As I continued to watch she suddenly stopped her walk from unknown places to unknown destinations to consider a bag of garbage that had been tossed to the side of the walkway. It was not a large garbage bag but an ordinary Couche-Tard bag that had been used for garbage. It must have been overlooked by every other person who passed it by that morning; by everybody but this lady. While shaking her head with disapproval she picked up the bag with two fingers and in a single fluid motion stepped to my Coca-Cola cup.
Understand when I say my Coca-Cola cup I am not taking responsibility for it only that it was the cup I had noticed earlier. I guess in this sense this wonderful lady and I shared in its possession. She was not even aware that she shared any connection to a strange man who sat in a widow a floor above her watching while sipping his coffee.
Without missing a step she picked up the cup, walked to the edge of the curb, dumped its contents into the street drain and then set the cup and the bag back on the basement window sill for the next person to take care of it. I had this feeling from her actions that she believed she had done her part, now someone else could finish it. From my viewpoint she had cleverly taken something unseen and made it visible. Perhaps this was meant to provoke a reaction in someone else. I liked the simplicity of it. Having done her duty she was free to go on her way, which she did.

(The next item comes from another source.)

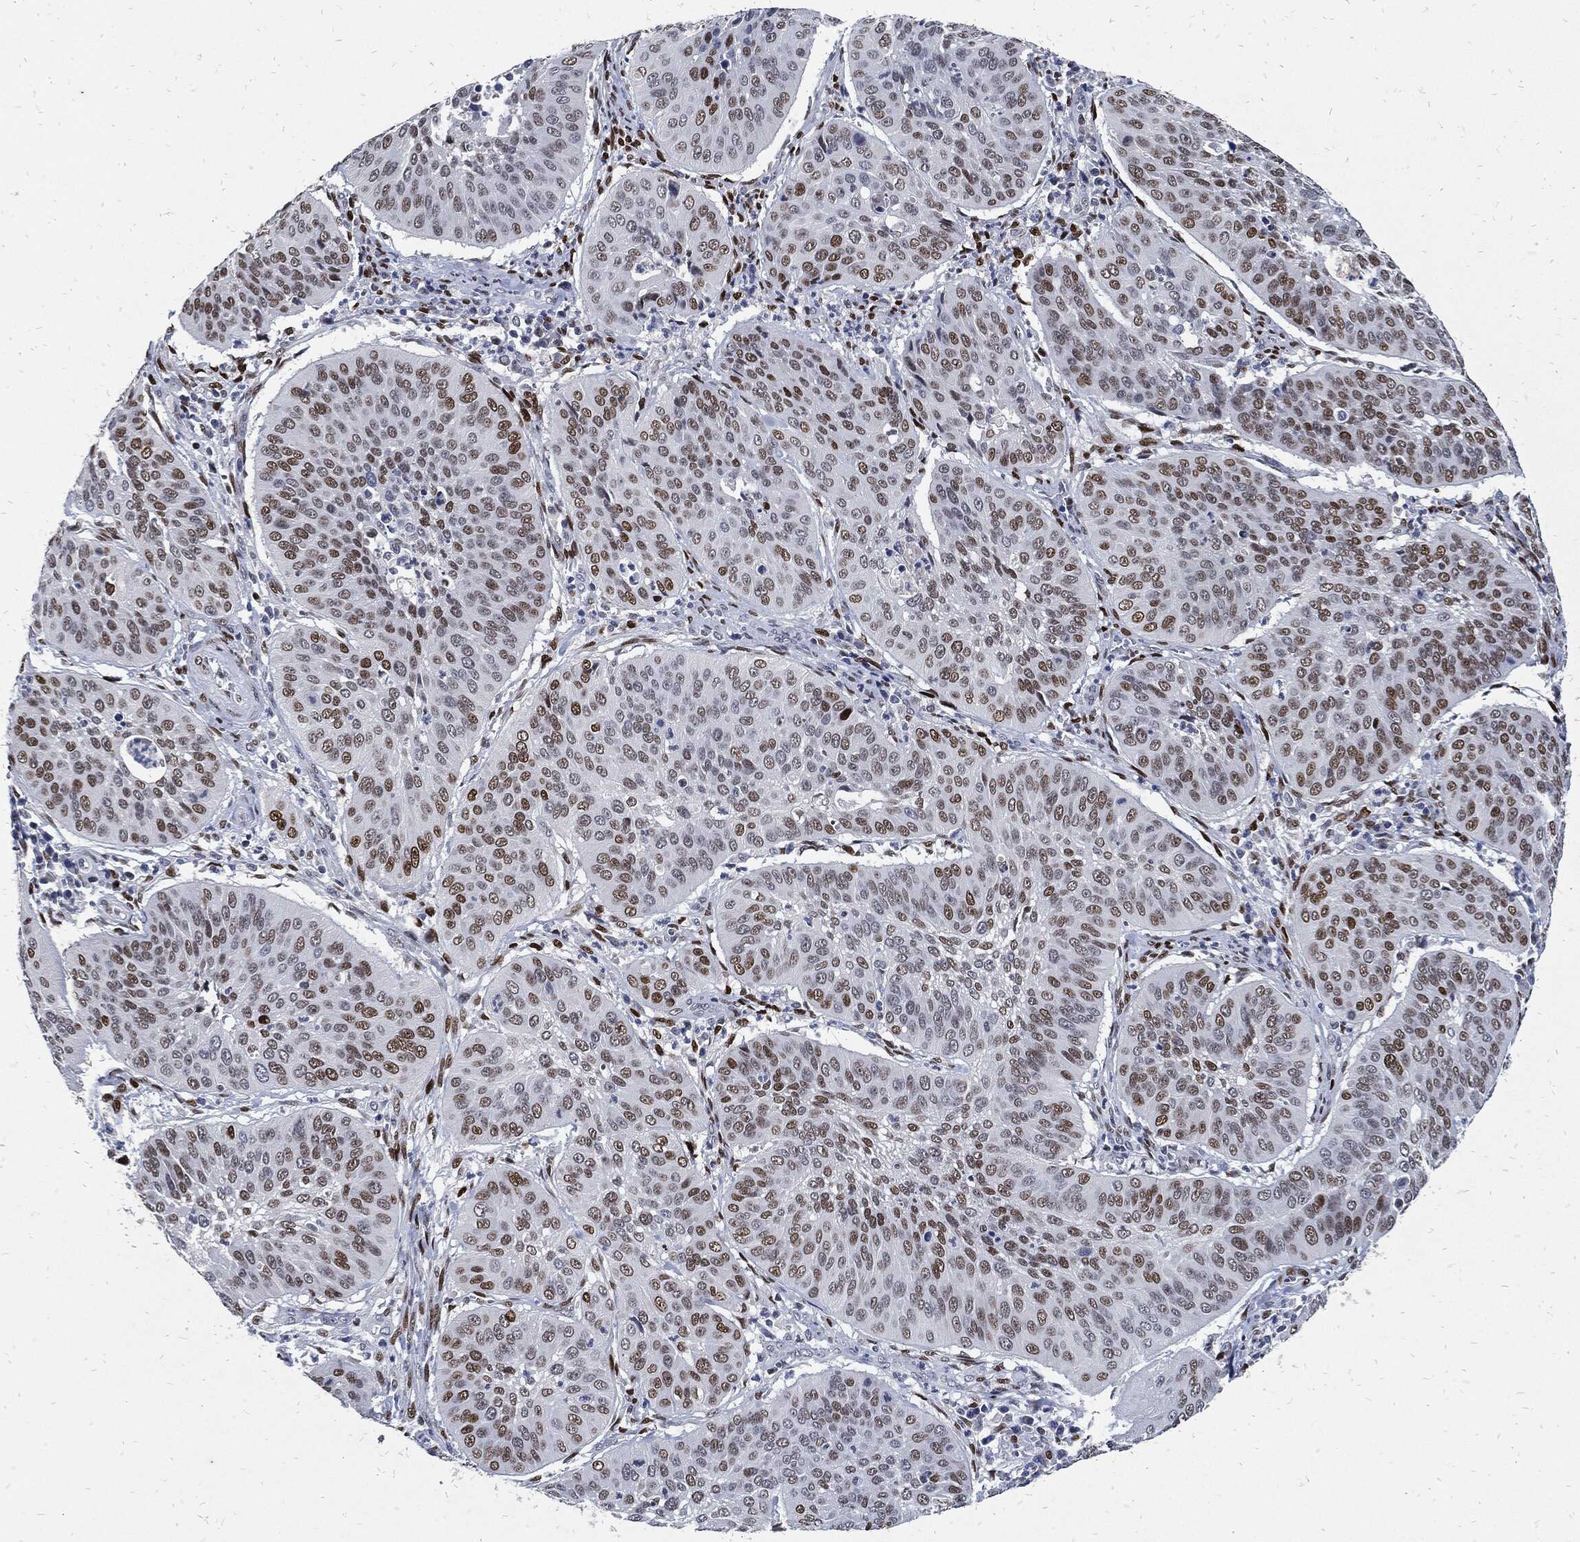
{"staining": {"intensity": "moderate", "quantity": "25%-75%", "location": "nuclear"}, "tissue": "cervical cancer", "cell_type": "Tumor cells", "image_type": "cancer", "snomed": [{"axis": "morphology", "description": "Normal tissue, NOS"}, {"axis": "morphology", "description": "Squamous cell carcinoma, NOS"}, {"axis": "topography", "description": "Cervix"}], "caption": "Squamous cell carcinoma (cervical) tissue displays moderate nuclear positivity in about 25%-75% of tumor cells", "gene": "JUN", "patient": {"sex": "female", "age": 39}}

Now, it is the actions that followed that provoked me into believing that this lady was worthy of immortalizing with paper and pen. As she limped her way up the street, heading off into oblivion she suddenly stopped. The thought that quickly formed was that she had just spied another garbage bag out of place on her tidy street. But this thought was too fast in forming. She quickly turned around and stared hard at the garbage which was still sitting on the window sill. To no one in particular she shook her head as if she were scolding herself. She limped back to that cup and bag, picked them up and, with some effort, limped across to my side of the street, promptly throwing the unwanted items into the public garbage can. I might add a garbage can that was in plain sight of that little bag the entire morning. Then she was gone from my sight and so was the garbage.
Without even realizing it this dear lady had brought a smile to my day and perhaps to the tenant’s as well. I realized she shared many similarities to that grey building to which she had paid such a good service that morning. Yet she was of much firmer stock and bore her age far more gracefully than the poor building had been permitted. Where the building had been forced to give up this dear old lady was still going strong.
There is a lesson here to learn I believe. I have no doubt that this lady belonged to that street, cared for it and even bore the disgrace of its members with a mighty fortitude that had seen her still cleaning other people’s messes. It is as if she were trying to lend a bit of her grace to it without it every acknowledging that fact; like a relation that everyone is ashamed of but for whom everyone tries to cover with their own grace. Yes, that’s how it felt on that street, like family. So, even when she could have passed on the care of this family into younger hands she did not let go of the grace that was needed.
As I left my place of observation that day, feeling pleased for what I had seen, I was careful of one thing; to place my coffee cup in its proper place. Such grace leaves a lasting impression upon the soul.